----- MATERIAL FOR THIS TASK -----

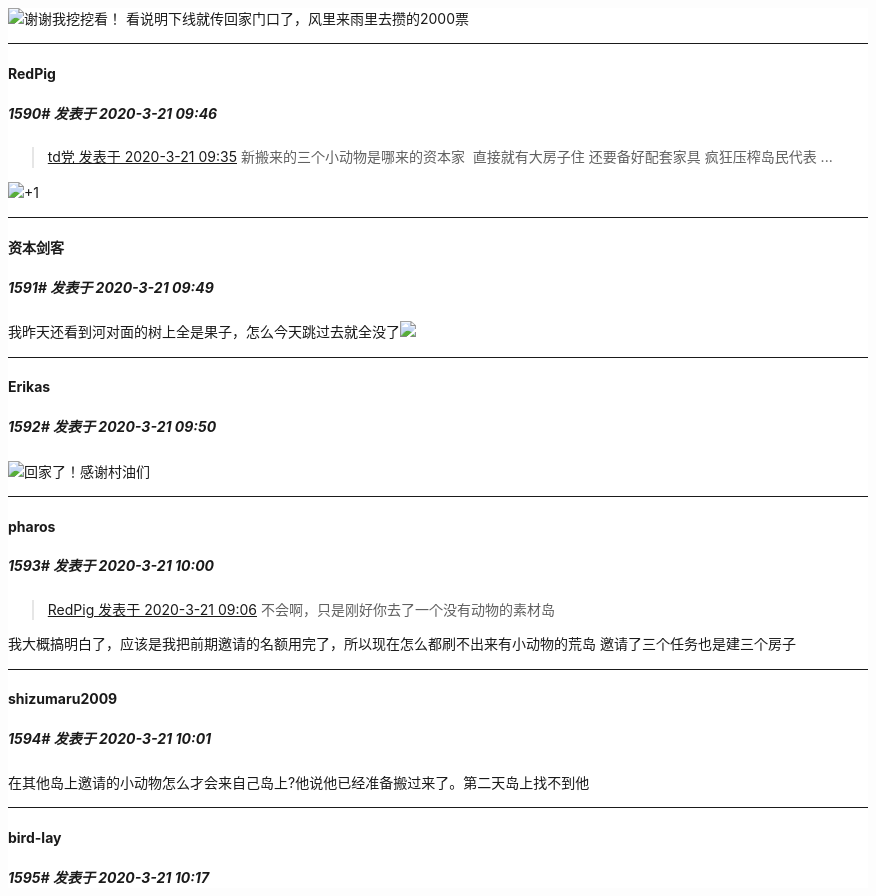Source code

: <img src="https://static.saraba1st.com/image/smiley/face2017/136.png" referrerpolicy="no-referrer">谢谢我挖挖看！
看说明下线就传回家门口了，风里来雨里去攒的2000票

*****

####  RedPig  
##### 1590#       发表于 2020-3-21 09:46

<blockquote><a href="httphttps://bbs.saraba1st.com/2b/forum.php?mod=redirect&amp;goto=findpost&amp;pid=46819208&amp;ptid=1800312" target="_blank">td党 发表于 2020-3-21 09:35</a>
 新搬来的三个小动物是哪来的资本家  直接就有大房子住 还要备好配套家具 疯狂压榨岛民代表 ...</blockquote>
<img src="https://static.saraba1st.com/image/smiley/face2017/001.png" referrerpolicy="no-referrer">+1



*****

####  资本剑客  
##### 1591#       发表于 2020-3-21 09:49

我昨天还看到河对面的树上全是果子，怎么今天跳过去就全没了<img src="https://static.saraba1st.com/image/smiley/face2017/068.png" referrerpolicy="no-referrer">

*****

####  Erikas  
##### 1592#       发表于 2020-3-21 09:50

<img src="https://static.saraba1st.com/image/smiley/face2017/138.png" referrerpolicy="no-referrer">回家了！感谢村油们

*****

####  pharos  
##### 1593#       发表于 2020-3-21 10:00

<blockquote><a href="httphttps://bbs.saraba1st.com/2b/forum.php?mod=redirect&amp;goto=findpost&amp;pid=46818986&amp;ptid=1800312" target="_blank">RedPig 发表于 2020-3-21 09:06</a>
不会啊，只是刚好你去了一个没有动物的素材岛</blockquote>
我大概搞明白了，应该是我把前期邀请的名额用完了，所以现在怎么都刷不出来有小动物的荒岛
邀请了三个任务也是建三个房子

*****

####  shizumaru2009  
##### 1594#       发表于 2020-3-21 10:01

在其他岛上邀请的小动物怎么才会来自己岛上?他说他已经准备搬过来了。第二天岛上找不到他

*****

####  bird-lay  
##### 1595#       发表于 2020-3-21 10:17
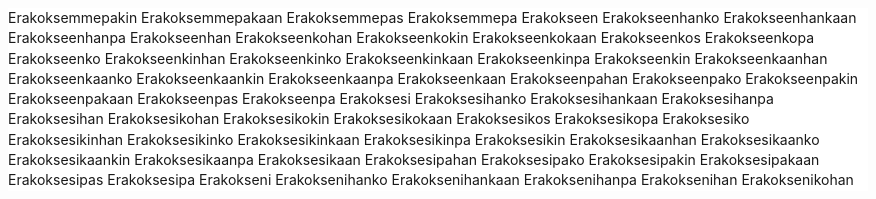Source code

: Erakoksemmepakin
Erakoksemmepakaan
Erakoksemmepas
Erakoksemmepa
Erakokseen
Erakokseenhanko
Erakokseenhankaan
Erakokseenhanpa
Erakokseenhan
Erakokseenkohan
Erakokseenkokin
Erakokseenkokaan
Erakokseenkos
Erakokseenkopa
Erakokseenko
Erakokseenkinhan
Erakokseenkinko
Erakokseenkinkaan
Erakokseenkinpa
Erakokseenkin
Erakokseenkaanhan
Erakokseenkaanko
Erakokseenkaankin
Erakokseenkaanpa
Erakokseenkaan
Erakokseenpahan
Erakokseenpako
Erakokseenpakin
Erakokseenpakaan
Erakokseenpas
Erakokseenpa
Erakoksesi
Erakoksesihanko
Erakoksesihankaan
Erakoksesihanpa
Erakoksesihan
Erakoksesikohan
Erakoksesikokin
Erakoksesikokaan
Erakoksesikos
Erakoksesikopa
Erakoksesiko
Erakoksesikinhan
Erakoksesikinko
Erakoksesikinkaan
Erakoksesikinpa
Erakoksesikin
Erakoksesikaanhan
Erakoksesikaanko
Erakoksesikaankin
Erakoksesikaanpa
Erakoksesikaan
Erakoksesipahan
Erakoksesipako
Erakoksesipakin
Erakoksesipakaan
Erakoksesipas
Erakoksesipa
Erakokseni
Erakoksenihanko
Erakoksenihankaan
Erakoksenihanpa
Erakoksenihan
Erakoksenikohan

-----

- [EXERCISE INSTRUCTIONS]
Count the lines of the material that contain the string "httphttps", and give only that number.

- [REPLY TO THE TASK]
2